====== Input data

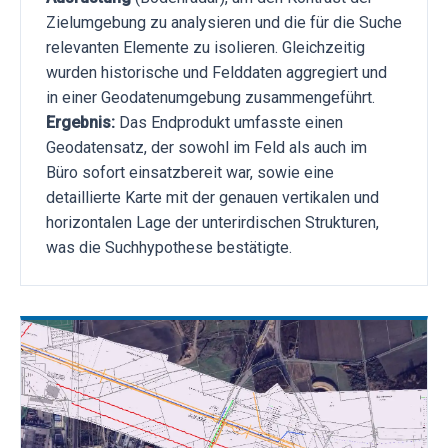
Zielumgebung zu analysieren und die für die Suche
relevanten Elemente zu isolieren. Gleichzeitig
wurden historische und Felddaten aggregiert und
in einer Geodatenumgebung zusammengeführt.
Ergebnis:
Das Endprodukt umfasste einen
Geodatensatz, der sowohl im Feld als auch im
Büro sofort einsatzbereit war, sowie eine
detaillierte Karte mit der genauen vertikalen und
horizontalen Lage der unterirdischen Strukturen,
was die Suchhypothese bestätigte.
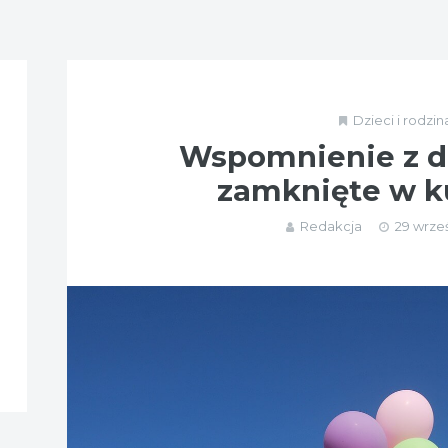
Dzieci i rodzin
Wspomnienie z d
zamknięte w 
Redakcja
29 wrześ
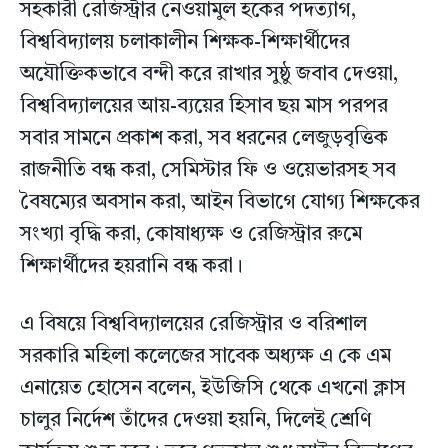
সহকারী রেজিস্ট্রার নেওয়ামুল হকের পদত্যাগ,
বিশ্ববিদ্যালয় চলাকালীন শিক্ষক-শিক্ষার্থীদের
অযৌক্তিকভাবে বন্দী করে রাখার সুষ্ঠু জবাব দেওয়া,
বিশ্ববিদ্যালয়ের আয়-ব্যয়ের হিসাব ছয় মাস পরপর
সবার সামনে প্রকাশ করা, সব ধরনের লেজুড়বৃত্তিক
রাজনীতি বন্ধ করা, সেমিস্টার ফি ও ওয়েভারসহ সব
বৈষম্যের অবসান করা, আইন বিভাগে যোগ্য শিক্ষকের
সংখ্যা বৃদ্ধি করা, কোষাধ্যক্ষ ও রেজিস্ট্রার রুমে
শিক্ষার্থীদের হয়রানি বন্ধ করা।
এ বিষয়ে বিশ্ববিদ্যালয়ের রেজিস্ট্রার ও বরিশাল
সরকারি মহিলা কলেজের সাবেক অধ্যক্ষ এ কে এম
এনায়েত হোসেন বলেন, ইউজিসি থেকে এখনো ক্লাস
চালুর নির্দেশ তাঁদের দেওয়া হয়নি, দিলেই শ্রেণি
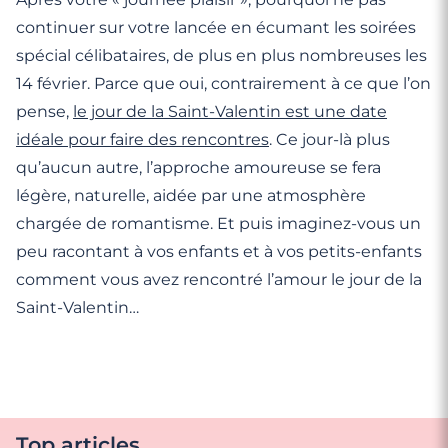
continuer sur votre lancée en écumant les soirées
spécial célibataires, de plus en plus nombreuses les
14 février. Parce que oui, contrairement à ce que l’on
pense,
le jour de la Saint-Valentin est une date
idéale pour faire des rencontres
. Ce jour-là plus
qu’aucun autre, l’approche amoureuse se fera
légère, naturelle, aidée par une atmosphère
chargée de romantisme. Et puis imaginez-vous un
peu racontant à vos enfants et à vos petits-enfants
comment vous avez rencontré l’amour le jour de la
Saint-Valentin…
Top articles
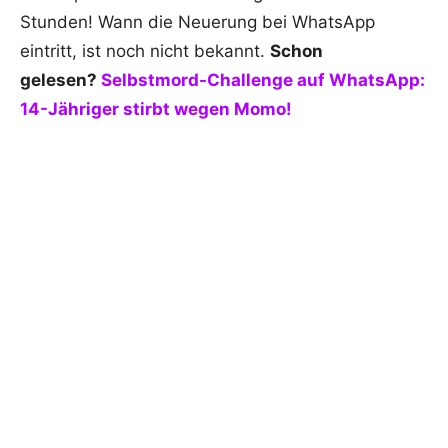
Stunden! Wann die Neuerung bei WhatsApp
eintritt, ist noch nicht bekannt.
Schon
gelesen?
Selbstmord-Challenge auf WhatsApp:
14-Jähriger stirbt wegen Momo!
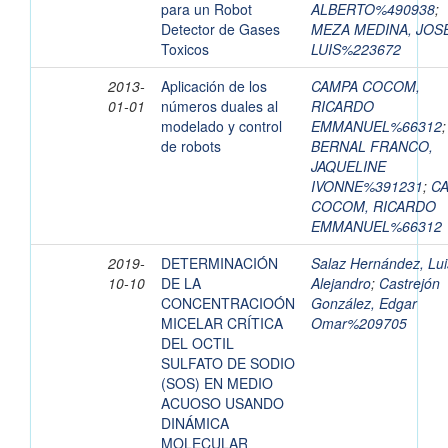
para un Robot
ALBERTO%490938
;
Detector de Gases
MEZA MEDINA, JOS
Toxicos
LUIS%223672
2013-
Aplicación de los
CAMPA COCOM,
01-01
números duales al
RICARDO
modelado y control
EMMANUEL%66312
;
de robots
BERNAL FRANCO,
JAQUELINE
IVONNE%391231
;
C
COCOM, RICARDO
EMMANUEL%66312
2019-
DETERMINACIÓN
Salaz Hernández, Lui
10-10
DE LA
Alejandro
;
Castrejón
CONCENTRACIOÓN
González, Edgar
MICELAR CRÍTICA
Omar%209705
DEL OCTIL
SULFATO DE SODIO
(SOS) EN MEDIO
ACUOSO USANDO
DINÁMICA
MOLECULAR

============

What you are asked to do: Give every record again word for word, pictures excluded.

Solution to this task:
Zielumgebung zu analysieren und die für die Suche
relevanten Elemente zu isolieren. Gleichzeitig
wurden historische und Felddaten aggregiert und
in einer Geodatenumgebung zusammengeführt.
Ergebnis:
Das Endprodukt umfasste einen
Geodatensatz, der sowohl im Feld als auch im
Büro sofort einsatzbereit war, sowie eine
detaillierte Karte mit der genauen vertikalen und
horizontalen Lage der unterirdischen Strukturen,
was die Suchhypothese bestätigte.
Dzieci i rodzin
Wspomnienie z d
zamknięte w 
Redakcja
29 wrześ
সহকারী রেজিস্ট্রার নেওয়ামুল হকের পদত্যাগ,
বিশ্ববিদ্যালয় চলাকালীন শিক্ষক-শিক্ষার্থীদের
অযৌক্তিকভাবে বন্দী করে রাখার সুষ্ঠু জবাব দেওয়া,
বিশ্ববিদ্যালয়ের আয়-ব্যয়ের হিসাব ছয় মাস পরপর
সবার সামনে প্রকাশ করা, সব ধরনের লেজুড়বৃত্তিক
রাজনীতি বন্ধ করা, সেমিস্টার ফি ও ওয়েভারসহ সব
বৈষম্যের অবসান করা, আইন বিভাগে যোগ্য শিক্ষকের
সংখ্যা বৃদ্ধি করা, কোষাধ্যক্ষ ও রেজিস্ট্রার রুমে
শিক্ষার্থীদের হয়রানি বন্ধ করা।
এ বিষয়ে বিশ্ববিদ্যালয়ের রেজিস্ট্রার ও বরিশাল
সরকারি মহিলা কলেজের সাবেক অধ্যক্ষ এ কে এম
এনায়েত হোসেন বলেন, ইউজিসি থেকে এখনো ক্লাস
চালুর নির্দেশ তাঁদের দেওয়া হয়নি, দিলেই শ্রেণি
continuer sur votre lancée en écumant les soirées
spécial célibataires, de plus en plus nombreuses les
14 février. Parce que oui, contrairement à ce que l’on
pense,
le jour de la Saint-Valentin est une date
idéale pour faire des rencontres
. Ce jour-là plus
qu’aucun autre, l’approche amoureuse se fera
légère, naturelle, aidée par une atmosphère
chargée de romantisme. Et puis imaginez-vous un
peu racontant à vos enfants et à vos petits-enfants
comment vous avez rencontré l’amour le jour de la
Saint-Valentin…
Top articles
Stunden! Wann die Neuerung bei WhatsApp
eintritt, ist noch nicht bekannt.
Schon
gelesen?
Selbstmord-Challenge auf WhatsApp:
14-Jähriger stirbt wegen Momo!
para un Robot
ALBERTO%490938
;
Detector de Gases
MEZA MEDINA, JOS
Toxicos
LUIS%223672
2013-
Aplicación de los
CAMPA COCOM,
01-01
números duales al
RICARDO
modelado y control
EMMANUEL%66312
;
de robots
BERNAL FRANCO,
JAQUELINE
IVONNE%391231
;
C
COCOM, RICARDO
EMMANUEL%66312
2019-
DETERMINACIÓN
Salaz Hernández, Lui
10-10
DE LA
Alejandro
;
Castrejón
CONCENTRACIOÓN
González, Edgar
MICELAR CRÍTICA
Omar%209705
DEL OCTIL
SULFATO DE SODIO
(SOS) EN MEDIO
ACUOSO USANDO
DINÁMICA
MOLECULAR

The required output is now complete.